Please count how many lines of the records below contain the string "call" and reply with that number alone.

(Beginning of Exercise input)

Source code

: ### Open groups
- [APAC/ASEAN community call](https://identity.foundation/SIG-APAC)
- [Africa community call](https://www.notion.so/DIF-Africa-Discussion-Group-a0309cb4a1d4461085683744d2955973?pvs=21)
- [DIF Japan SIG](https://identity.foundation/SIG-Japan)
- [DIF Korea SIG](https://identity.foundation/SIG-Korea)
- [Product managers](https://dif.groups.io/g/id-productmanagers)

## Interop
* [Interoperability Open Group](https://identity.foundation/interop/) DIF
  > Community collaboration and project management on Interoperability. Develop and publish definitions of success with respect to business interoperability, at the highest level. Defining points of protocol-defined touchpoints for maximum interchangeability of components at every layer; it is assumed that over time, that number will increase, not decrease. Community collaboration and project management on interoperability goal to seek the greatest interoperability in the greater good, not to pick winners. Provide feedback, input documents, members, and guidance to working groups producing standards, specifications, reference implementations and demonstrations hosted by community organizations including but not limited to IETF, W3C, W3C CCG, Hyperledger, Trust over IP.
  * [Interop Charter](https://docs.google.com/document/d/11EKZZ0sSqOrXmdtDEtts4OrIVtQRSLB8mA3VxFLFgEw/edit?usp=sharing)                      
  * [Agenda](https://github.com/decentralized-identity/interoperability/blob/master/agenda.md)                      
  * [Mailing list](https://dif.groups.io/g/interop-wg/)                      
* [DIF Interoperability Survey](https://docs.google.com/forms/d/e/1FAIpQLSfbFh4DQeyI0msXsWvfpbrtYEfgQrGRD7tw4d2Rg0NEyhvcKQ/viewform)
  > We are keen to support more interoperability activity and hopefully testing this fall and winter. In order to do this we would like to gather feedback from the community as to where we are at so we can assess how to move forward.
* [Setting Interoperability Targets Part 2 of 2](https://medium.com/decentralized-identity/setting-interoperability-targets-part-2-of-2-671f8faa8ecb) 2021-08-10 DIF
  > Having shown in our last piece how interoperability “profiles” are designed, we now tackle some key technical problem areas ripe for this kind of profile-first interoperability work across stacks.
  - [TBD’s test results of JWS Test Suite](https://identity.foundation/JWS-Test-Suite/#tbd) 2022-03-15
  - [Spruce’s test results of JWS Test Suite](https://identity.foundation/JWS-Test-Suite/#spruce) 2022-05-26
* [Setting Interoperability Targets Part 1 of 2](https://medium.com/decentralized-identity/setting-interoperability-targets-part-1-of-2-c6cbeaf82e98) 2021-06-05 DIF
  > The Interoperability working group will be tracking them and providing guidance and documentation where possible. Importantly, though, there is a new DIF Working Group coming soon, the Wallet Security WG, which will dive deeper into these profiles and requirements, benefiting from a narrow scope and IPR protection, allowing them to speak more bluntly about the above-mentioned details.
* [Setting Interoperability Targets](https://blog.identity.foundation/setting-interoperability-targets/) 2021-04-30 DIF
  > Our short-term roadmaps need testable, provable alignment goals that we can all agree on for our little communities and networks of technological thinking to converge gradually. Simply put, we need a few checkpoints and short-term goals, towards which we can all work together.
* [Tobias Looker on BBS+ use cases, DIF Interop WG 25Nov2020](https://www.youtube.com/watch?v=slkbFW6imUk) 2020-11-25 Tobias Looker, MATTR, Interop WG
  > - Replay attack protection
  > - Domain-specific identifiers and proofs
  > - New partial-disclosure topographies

(End of Exercise input)

**Solution for this problem:**
2